## Page excerpt:

##########

Studdiford said that with MacLennan’s job changing drastically with e-learning and his industry going haywire, they’ve had to learn how to manage emotions better.
“Being patient and aware of each other’s emotions has been super important,” Studdiford said. “We’ve had a lot of really high and really low emotions — more than we normally do. We developed a lot of emotional awareness.”
They’ve learned each other’s cues and how to support each other during difficult times. They name empathy as an important tool in their relationship.
“Like a slime mold, our empathy has grown and spread,” Studdiford joked.
Premier wedding site the Knot found that COVID-19 changed the plans for 48% of couples engaged in 2020. That was the case for this couple as well. Studdiford was able to use the pandemic as an excuse to keep the timing a surprise.
Studdiford and MacLennan knew they were going to get engaged. It was just a matter of when. They designed the engagement ring with a local designer for their seventh anniversary in February 2020, just before Seattle shut down to slow the spread of the coronavirus. The ring was produced within six weeks, but MacLennan didn’t see it until September.
“I told her that COVID-19 delayed the production, and they didn’t know when it would be ready. I knew she would be too smart for me, but I got it,” Studdiford said.
He hid the ring at the bottom of a supply box near his bike equipment with MacLennan none the wiser.
“There were a few times when I said maybe I should go search [for] it, but I said no, I’m not going to be that person,” MacLennan joked.
MacLennan wanted her parents to know before Studdiford popped the question so it wasn’t a surprise.
“He kept lying to me about that. ‘You know, I can never call them because you’re always home in the morning now.’ He covered it pretty well, because he’s not typically good at that.”
He told them in May, five months before the proposal.
“I called them during my lunch break. I was like, ‘I want to tell you before this happens,’ ” Studdiford said. “‘I’m proposing to Marisa, and I have the ring.”
Studdiford planned the proposal with MacLennan’s best friend, who came for a visit while California battled wildfires, sending smoke their way. They struggled with finding the right location: deal with poor air quality outside in a park or increase risk of COVID-19 by going indoors to a museum.

##########

## Source material:

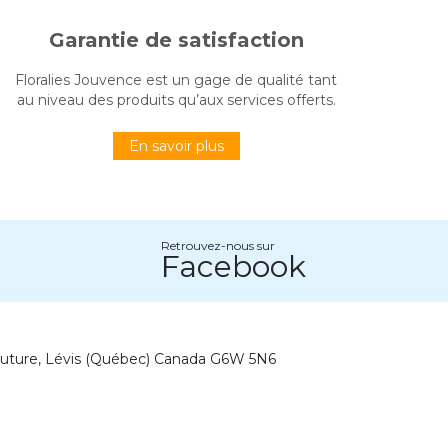
Garantie de satisfaction
Floralies Jouvence est un gage de qualité tant
au niveau des produits qu’aux services offerts.
En savoir plus
Retrouvez-nous sur
Facebook
outure, Lévis (Québec) Canada G6W 5N6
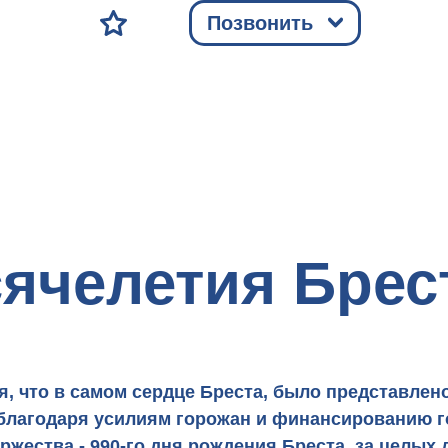
Позвонить
ячелетия Брес
оля, что в самом сердце Бреста, было представле
благодаря усилиям горожан и финансированию г
ржества - 990-го дня рождения Бреста, за целых 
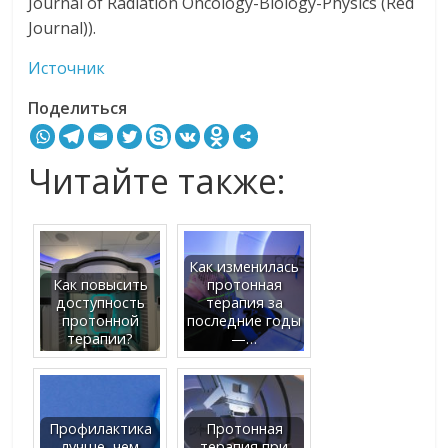
Journal of Radiation Oncology-Biology-Physics (Red
Journal)).
Источник
Поделиться
Читайте также:
Как изменилась
Как повысить
протонная
доступность
терапия за
протонной
последние годы
терапии?
—…
Профилактика
Протонная
лучше, чем
терапия при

##########

## Required work:
1: Using the article on Studdiford and MacLennan's engagement, decide whether each statement agrees with it. Answer yes or no for each, and quote the deciding words from the article. (a) The couple designed the engagement ring for their seventh anniversary. (b) Producing the ring took six months. (c) Studdiford hid the ring in a kitchen drawer.
2: Write out the part of the article on Studdiford and MacLennan's engagement that runs between "Studdiford said that" and "timing a surprise.", inclusive.
3: According to the article on Studdiford and MacLennan's engagement, when did Studdiford tell MacLennan's parents that he planned to propose?

## Results of the tasks:
1:
(a) Yes: "They designed the engagement ring with a local designer for their seventh anniversary in February 2020"
(b) No: "The ring was produced within six weeks"
(c) No: "He hid the ring at the bottom of a supply box near his bike equipment"

2:
Studdiford said that with MacLennan’s job changing drastically with e-learning and his industry going haywire, they’ve had to learn how to manage emotions better.
“Being patient and aware of each other’s emotions has been super important,” Studdiford said. “We’ve had a lot of really high and really low emotions — more than we normally do. We developed a lot of emotional awareness.”
They’ve learned each other’s cues and how to support each other during difficult times. They name empathy as an important tool in their relationship.
“Like a slime mold, our empathy has grown and spread,” Studdiford joked.
Premier wedding site the Knot found that COVID-19 changed the plans for 48% of couples engaged in 2020. That was the case for this couple as well. Studdiford was able to use the pandemic as an excuse to keep the timing a surprise.

3: He told them in May, five months before the proposal.